Publication year - 2003
Publication title -
journal of oral rehabilitation
Language(s) - English
Resource type - Journals
SCImago Journal Rank - 0.991
H-Index - 93
eISSN - 1365-2842
pISSN - 0305-182X
DOI - 10.1046/j.1365-2842.2003.01109.x
Subject(s) - methacrylate , glycidyl methacrylate , bisphenol a , cytotoxicity , chemistry , organic chemistry , epoxy , biochemistry , monomer , polymer , in vitro
summary Of the cytochrome P450 (CYP) family of carcinogen‐activating enzymes, CYP3A is the major form found in human livers.
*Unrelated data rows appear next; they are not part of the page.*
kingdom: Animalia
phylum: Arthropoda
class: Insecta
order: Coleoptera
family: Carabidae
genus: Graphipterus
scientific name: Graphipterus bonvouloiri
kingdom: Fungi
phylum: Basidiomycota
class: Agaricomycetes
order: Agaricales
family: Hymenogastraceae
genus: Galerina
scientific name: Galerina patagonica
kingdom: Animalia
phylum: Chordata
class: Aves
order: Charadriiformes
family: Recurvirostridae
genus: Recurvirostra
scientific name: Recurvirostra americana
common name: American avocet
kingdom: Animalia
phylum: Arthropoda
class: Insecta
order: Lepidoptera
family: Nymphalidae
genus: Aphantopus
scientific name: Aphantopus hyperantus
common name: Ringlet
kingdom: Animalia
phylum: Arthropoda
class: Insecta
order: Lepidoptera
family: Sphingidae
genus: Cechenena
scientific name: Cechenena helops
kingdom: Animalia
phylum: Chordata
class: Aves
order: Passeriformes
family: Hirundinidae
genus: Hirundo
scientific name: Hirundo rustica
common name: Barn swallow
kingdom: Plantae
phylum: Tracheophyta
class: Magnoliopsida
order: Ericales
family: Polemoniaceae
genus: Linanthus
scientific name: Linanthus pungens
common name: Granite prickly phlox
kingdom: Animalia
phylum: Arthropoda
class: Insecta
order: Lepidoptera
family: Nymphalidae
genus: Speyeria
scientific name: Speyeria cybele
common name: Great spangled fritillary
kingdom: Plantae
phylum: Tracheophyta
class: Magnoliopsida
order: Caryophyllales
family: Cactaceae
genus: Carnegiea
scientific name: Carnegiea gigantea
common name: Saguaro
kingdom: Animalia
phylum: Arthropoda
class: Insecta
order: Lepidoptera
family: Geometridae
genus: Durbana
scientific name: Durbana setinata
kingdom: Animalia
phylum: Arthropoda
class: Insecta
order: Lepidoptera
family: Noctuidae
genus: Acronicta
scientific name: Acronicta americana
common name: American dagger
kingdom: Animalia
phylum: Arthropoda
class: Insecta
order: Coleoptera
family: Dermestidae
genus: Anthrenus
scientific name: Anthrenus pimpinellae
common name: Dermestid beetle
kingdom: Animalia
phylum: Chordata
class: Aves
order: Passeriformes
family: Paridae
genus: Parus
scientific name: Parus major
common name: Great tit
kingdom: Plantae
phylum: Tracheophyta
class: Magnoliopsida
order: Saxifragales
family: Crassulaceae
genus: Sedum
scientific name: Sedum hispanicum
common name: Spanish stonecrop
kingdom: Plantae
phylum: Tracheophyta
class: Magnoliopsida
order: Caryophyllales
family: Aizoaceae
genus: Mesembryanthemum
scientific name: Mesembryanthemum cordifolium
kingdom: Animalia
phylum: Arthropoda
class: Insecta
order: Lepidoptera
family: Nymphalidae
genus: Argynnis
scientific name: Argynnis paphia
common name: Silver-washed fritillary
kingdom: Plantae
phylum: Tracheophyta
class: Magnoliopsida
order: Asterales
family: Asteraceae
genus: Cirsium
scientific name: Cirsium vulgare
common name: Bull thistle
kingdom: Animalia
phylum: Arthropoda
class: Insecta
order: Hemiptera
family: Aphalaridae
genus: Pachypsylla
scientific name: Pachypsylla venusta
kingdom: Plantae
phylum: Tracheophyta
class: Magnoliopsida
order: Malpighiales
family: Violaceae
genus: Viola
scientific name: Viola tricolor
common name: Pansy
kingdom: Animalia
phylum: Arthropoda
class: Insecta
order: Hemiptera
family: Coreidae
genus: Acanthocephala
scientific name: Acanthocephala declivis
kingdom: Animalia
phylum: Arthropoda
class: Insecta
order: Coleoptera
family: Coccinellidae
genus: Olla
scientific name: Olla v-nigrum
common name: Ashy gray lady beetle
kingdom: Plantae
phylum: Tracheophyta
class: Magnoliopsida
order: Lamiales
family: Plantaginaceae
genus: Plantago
The purpose of this study was to investigate the cytotoxic effects of dental resin monomers after being metabolized by CYP3A4 and CYP3A7, using a colony formation assay and a neutral red assay. Specimen wells were plated with transfected cells derived from the Chinese hamster lung at 100 cells well −1 . The experimental group consisted of CYP‐producing 3A4‐10 and 3A7‐40 cells, while the control group consisted of non‐CYP‐producing CR‐119 cells. Bisphenol A (BPA) and bisphenol A glycidyl methacrylate (Bis‐GMA) and a positive control (Aflatoxine Bl) were added separately to each well and cultured for 7 days. After cultivation, the number of the colonies was counted and IC50 values were determined. The data were statistically analysed by a Student's t ‐test. The resultant of IC50 values indicated that the monomers were not metabolically activated by CYP3A4 or CYP3A7 as compared with the control ( P < 0·05). We also confirmed that these monomers act neither as activators nor as inhibitors of CYP3A4 and CYP3A7.